Entre familles et soignants, on a parfois du mal à se comprendre, à s’apprécier. De bonnes relations facilitent l’adaptation de votre parent âgé.
A lire
Catherine Déliot et Alice Casagrande,
éd John Libbey, 25€
L’accueil :
Souvent l’équipe d’accueil remarque que la famille parle du nouveau résident à la troisième personne, comme s’il n’était pas là. Laissons-le, si possible, s’exprimer, attention à lui laisser toute sa place de sujet.
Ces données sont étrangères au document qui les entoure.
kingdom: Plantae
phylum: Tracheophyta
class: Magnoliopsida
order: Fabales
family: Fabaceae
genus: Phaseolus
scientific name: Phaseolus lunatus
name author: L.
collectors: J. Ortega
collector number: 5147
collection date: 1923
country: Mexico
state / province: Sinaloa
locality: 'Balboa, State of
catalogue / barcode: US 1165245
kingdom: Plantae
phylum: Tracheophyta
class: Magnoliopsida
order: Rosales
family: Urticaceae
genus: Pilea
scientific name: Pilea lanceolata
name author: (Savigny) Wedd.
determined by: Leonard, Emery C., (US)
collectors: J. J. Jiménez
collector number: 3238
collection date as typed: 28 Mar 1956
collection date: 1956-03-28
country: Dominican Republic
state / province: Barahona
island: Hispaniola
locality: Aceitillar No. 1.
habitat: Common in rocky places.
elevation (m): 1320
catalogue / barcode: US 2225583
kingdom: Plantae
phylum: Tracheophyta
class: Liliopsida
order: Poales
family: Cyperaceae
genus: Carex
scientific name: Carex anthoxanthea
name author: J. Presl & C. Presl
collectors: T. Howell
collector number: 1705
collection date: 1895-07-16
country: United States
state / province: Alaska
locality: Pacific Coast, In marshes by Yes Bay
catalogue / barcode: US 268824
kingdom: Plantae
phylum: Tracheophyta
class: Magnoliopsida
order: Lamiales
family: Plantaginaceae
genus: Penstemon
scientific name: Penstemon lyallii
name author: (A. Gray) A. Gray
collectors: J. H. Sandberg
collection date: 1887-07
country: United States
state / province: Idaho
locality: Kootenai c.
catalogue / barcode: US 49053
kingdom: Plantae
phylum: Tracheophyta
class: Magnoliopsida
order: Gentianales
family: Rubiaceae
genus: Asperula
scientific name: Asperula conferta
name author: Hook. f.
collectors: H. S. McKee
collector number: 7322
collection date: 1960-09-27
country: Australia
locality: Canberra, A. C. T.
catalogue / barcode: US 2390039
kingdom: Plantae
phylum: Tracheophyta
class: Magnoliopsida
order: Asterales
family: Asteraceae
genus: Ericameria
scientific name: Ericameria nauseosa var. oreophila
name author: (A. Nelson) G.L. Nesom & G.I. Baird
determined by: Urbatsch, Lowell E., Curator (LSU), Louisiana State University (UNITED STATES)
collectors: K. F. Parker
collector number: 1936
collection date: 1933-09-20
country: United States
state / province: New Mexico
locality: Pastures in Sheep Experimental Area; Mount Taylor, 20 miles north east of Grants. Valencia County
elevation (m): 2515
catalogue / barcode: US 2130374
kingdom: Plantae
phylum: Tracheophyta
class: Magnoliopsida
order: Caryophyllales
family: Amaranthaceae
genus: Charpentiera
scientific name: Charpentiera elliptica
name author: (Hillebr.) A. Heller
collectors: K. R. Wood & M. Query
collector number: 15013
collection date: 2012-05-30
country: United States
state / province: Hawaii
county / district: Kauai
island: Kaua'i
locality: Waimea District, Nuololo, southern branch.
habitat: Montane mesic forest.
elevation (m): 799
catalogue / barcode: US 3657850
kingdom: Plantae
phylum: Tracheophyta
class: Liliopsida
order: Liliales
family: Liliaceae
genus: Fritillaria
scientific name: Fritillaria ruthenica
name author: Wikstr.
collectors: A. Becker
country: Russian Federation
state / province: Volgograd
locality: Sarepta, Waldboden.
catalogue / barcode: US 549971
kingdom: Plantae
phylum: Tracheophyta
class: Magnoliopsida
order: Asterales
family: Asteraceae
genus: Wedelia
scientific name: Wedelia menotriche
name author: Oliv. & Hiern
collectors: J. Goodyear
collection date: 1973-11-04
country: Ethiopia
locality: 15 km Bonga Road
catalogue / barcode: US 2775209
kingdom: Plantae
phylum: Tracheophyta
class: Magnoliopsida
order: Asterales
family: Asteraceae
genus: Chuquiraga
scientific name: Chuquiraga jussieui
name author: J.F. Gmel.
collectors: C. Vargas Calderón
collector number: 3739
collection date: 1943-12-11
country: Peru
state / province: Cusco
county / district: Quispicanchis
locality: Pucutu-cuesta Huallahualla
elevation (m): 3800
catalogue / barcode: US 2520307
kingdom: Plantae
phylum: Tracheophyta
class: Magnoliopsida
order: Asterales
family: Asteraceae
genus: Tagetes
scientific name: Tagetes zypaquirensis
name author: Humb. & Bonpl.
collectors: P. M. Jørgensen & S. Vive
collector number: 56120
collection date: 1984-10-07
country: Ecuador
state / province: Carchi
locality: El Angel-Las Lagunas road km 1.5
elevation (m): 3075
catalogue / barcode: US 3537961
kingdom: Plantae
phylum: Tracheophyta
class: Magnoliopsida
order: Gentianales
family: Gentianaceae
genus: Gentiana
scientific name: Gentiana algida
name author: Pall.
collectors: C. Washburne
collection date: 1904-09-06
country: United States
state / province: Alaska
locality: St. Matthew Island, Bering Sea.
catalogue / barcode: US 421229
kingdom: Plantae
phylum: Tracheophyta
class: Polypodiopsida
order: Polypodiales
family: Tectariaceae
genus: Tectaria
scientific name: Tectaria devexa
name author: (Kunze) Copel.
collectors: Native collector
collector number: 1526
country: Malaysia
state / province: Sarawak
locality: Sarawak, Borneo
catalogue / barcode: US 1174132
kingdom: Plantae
L’équipe y est très sensible et en tiendra compte pour une bonne intégration.
Les débuts :
Si votre parent se plaint, la résistance à sa nouvelle situation est plutôt bon signe, ont remarqué les soignants. Ces personnes accomplissent le deuil de leur vie antérieure et vont souvent, mieux que d’autres, s’adapter à la nouvelle. Aussi, choisissez les mots qui vont l’aider, ne pas dire « tu vas être bien ici, c’est joli »…mais plutôt « je te comprends », pour partager son angoisse légitime.
La propreté :
Votre mère porte un gilet taché, et votre réaction est de vous demander si cette maison fait bien son travail. Parlez-en avec l’aide soignante, elle vous dira peut-être que votre mère a absolument voulu remettre ce gilet. Il fait partie d’elle, comme une seconde peau qui la protège de l’extérieur (pensons au doudou des petits qu’on a bien du mal à laver, parce que justement c’est « l’odeur » qui rassure). Une solution à trouver ensemble.
L’image :
vous désirez avoir de votre parent une image aussi belle que possible et vous comptez sur les soignants, pour vous la restituer. Ainsi, se plaindre au sujet du linge est une façon de récupérer l’image perdue. Une infirmière raconte le cas d’une femme qui vient chaque jour compter le linge dans l’armoire. Poser la question « comment va ma mère » est plus difficile. Pourtant l’infirmière serait prête au dialogue.